# We're going to Haunted Overload 2014



## beelce (Jul 21, 2007)

We're going to Haunted Overload 2014

Hello haunters,

Some of you know that my "Lost Cemetery" haunt is a haunted trail in the woods that we build every other year.
Since this is our year off I needed a fun Halloween fix.

In my mind, the king of all haunted trails has got be HAUNTED OVERLOAD, which I have admired and drooled over for years.

Mrs BEELCE and I are going up to New Hampshire this October.
We will be in the area at the end of October, and wondered if anyone could suggest a few local haunts or "must do" activities that we might check out.

Hope everyone here has a great haunt season....!

Thanks for your help
BEELCE


----------



## kauldron (Oct 17, 2011)

I hope you both have a great time and a safe trip. I don't know anything about New Hampshire but I see you are coming from New Orleans. If you are driving and you happen to be in the eastern Ohio area, and you are looking for some fun stops on the way, here is a link to a very popular haunted house in my neck of the woods. 
http://www.wellstownshiphauntedhouse.com/index2.html
Not sure how you are traveling but just wanted to share their site in case you might be interested.

Another great place to stop is the old penitentiary in Moundsville, WV. I am sure you have seen it before on Ghost Hunters, Ghost Adventures, and a bunch of other shows. It is about an hour from the above haunted house in Wells Township, just on the other side of the river. Here's another link
http://www.wvpentours.com/index.htm
Hope you have fun no matter which way you go.


----------



## beelce (Jul 21, 2007)

Hey Kauldron...Those sound like great stops. Wish we were driving up, we could stop off as we go.
At this point we will be flying into Boston renting a car for the week and hitting whatever spots grab our attention.

Thanks for for the info...hope you have a great Halloween......!


----------



## beelce (Jul 21, 2007)

Anyone.....?


----------



## Troll Wizard (May 3, 2012)

_*Well, living on the West coast I couldn't even begin to help you on this one, except I do have a sister that lives in the East and I could ask her if she knows about any places you could go to during your trip up that way.
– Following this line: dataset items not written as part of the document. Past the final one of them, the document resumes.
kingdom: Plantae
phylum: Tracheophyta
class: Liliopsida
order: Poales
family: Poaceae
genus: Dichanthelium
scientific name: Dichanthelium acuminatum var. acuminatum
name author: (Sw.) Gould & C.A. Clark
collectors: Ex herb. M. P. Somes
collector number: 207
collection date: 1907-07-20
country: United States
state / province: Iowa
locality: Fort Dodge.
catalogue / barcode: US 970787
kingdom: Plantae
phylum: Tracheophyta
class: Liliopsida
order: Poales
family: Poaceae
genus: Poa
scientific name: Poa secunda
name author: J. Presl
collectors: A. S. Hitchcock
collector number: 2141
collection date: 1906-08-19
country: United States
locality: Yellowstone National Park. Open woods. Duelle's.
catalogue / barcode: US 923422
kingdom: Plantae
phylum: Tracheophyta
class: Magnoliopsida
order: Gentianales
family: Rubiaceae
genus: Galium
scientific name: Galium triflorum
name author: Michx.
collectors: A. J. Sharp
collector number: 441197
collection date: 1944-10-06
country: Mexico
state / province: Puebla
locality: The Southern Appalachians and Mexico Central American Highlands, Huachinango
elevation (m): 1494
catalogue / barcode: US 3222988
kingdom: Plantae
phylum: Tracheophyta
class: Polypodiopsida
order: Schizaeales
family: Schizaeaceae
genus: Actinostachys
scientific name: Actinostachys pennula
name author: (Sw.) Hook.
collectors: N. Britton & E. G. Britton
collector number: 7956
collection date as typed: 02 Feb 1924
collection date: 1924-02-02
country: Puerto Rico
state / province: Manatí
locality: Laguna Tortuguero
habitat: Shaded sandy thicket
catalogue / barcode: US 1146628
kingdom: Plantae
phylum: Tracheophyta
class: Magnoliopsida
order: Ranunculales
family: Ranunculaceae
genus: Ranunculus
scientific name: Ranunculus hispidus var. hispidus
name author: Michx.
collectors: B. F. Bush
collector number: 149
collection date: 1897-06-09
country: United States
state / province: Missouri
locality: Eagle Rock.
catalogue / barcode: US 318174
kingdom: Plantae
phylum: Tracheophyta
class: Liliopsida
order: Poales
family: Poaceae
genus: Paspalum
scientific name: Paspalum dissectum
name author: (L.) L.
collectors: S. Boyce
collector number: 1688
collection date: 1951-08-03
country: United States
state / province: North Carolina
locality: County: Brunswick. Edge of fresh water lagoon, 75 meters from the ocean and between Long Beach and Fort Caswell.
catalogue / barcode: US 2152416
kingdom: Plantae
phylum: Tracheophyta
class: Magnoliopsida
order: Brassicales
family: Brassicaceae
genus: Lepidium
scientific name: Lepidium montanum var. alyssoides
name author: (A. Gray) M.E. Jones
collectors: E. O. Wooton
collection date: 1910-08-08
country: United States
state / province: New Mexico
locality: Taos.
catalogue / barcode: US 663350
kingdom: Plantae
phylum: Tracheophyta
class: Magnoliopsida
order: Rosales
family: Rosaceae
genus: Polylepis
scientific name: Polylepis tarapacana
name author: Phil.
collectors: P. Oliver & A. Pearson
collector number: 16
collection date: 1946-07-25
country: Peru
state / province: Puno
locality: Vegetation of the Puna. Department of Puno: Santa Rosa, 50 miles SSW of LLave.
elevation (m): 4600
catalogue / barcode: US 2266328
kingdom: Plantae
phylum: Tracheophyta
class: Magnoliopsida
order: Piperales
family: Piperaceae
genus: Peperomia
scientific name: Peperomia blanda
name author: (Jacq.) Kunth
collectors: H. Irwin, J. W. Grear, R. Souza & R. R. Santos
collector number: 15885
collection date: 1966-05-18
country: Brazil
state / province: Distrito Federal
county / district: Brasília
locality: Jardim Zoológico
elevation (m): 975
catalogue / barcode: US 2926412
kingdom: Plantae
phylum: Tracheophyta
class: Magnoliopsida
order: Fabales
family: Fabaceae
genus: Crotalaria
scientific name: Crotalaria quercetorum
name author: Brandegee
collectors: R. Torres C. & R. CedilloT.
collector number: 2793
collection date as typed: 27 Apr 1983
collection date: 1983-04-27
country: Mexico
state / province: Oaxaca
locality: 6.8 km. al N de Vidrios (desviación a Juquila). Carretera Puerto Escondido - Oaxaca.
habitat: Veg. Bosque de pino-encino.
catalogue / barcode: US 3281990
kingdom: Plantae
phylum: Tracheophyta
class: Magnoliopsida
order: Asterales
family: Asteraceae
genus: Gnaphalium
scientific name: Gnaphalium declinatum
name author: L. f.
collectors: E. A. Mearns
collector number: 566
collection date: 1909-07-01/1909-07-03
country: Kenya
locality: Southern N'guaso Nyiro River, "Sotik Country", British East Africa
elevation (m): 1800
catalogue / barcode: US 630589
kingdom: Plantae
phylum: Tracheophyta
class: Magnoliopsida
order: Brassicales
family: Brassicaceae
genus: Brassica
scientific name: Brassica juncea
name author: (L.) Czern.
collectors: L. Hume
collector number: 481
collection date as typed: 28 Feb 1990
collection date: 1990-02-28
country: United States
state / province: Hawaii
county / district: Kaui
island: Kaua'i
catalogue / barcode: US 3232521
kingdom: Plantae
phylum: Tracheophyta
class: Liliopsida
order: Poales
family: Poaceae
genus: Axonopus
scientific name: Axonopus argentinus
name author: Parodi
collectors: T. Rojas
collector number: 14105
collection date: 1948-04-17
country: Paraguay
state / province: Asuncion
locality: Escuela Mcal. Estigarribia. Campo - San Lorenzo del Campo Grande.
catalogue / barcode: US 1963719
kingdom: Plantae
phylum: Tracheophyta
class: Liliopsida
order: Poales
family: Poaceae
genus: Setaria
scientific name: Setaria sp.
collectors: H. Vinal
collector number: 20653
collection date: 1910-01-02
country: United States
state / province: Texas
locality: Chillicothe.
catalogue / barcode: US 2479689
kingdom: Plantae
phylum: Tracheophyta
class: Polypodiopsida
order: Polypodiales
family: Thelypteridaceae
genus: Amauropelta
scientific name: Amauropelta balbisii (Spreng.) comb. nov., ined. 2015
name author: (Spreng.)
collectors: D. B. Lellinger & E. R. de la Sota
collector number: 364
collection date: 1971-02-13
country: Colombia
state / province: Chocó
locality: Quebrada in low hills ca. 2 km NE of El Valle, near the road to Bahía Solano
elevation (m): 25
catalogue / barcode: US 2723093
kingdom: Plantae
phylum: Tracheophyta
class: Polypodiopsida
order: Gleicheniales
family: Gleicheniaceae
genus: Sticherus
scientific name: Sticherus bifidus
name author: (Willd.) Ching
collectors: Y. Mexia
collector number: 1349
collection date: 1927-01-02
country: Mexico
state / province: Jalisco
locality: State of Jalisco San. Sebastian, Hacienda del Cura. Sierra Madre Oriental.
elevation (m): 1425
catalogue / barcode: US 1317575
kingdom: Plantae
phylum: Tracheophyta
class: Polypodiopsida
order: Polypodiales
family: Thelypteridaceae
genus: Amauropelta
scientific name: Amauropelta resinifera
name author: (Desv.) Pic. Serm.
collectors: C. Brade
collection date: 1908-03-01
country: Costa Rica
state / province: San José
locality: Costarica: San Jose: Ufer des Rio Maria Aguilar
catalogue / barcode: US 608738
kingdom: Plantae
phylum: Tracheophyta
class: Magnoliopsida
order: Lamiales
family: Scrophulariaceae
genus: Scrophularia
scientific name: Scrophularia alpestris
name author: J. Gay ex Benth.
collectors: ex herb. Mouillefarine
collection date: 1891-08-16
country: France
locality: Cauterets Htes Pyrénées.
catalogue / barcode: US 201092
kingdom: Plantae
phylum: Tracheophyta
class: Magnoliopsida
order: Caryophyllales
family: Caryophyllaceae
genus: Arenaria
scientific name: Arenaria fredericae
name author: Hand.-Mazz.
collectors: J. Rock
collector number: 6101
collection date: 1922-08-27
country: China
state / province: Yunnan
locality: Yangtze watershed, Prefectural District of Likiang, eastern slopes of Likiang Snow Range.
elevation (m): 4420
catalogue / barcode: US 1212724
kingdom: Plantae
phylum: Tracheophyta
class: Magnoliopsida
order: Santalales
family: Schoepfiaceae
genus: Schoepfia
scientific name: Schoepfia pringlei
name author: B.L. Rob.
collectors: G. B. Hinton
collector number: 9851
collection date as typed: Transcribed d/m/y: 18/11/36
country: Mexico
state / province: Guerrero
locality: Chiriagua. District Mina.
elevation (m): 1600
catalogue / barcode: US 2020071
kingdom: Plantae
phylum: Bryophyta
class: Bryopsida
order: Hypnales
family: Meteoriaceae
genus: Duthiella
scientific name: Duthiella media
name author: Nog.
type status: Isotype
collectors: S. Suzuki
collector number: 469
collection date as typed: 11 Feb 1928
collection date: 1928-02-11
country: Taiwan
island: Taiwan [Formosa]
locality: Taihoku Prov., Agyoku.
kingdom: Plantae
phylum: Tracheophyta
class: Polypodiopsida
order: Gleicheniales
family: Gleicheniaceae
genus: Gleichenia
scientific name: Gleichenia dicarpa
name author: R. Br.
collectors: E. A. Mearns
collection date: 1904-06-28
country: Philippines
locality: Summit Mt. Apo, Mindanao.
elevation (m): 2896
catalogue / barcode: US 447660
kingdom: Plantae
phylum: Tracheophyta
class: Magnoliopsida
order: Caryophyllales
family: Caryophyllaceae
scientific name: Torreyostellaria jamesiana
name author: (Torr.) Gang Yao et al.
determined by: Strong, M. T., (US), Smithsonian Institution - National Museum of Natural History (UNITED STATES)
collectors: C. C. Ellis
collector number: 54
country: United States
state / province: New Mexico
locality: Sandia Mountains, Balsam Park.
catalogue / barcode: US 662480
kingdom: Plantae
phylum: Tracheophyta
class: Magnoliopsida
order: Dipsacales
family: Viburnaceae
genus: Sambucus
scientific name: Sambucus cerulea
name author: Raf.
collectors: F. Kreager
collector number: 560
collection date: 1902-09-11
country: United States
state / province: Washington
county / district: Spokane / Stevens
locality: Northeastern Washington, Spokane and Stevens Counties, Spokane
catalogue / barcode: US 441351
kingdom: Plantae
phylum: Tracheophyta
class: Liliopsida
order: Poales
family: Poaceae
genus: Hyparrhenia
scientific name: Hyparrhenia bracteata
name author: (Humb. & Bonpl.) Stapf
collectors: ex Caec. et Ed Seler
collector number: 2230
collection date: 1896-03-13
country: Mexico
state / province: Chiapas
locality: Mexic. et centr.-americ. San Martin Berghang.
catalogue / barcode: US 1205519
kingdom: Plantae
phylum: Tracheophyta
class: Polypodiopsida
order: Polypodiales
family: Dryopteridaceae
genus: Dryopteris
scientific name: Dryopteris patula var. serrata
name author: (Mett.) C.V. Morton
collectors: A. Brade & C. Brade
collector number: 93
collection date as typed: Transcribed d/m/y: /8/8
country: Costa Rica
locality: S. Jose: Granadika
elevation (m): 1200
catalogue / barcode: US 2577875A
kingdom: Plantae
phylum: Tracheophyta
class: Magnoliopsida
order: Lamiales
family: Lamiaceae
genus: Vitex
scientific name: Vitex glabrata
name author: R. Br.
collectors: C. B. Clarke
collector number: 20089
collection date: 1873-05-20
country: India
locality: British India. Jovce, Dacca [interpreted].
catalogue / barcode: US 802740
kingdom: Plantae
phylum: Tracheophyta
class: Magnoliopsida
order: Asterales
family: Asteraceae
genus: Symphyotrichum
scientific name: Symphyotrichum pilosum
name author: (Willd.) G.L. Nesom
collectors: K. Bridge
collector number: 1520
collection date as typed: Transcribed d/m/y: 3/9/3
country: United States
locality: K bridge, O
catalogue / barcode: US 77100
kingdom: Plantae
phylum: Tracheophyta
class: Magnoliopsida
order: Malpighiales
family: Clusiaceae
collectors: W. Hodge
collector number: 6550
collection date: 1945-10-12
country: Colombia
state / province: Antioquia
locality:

I will get back to you on this!*_


----------



## REAPER KING (Sep 16, 2014)

Hello, I live in New Hampshire. Make sure you check out Spooky World in Litchfield.They do a good job every year. Also Salem Mass is not that far away and definitely worth the trip.


----------



## beelce (Jul 21, 2007)

GREAT...thanks Troll and Reaper.....!
Any and all suggestions are greatly appreciated....


----------



## beelce (Jul 21, 2007)

What a great time we had in the New England area....!! Haunted Overload was awesome...of course...Erik and crew won the big haunted $50,000 prize this year, and we were there to help celebrate.......!!
The weather was perfect, people were friendly, lobster was endless.....
Could well be the best vacation we've had in 10 years.
Can't begin to tell you all the cool things we did. 
Thanks to all you Yankees for showing us southerners such a great time..


----------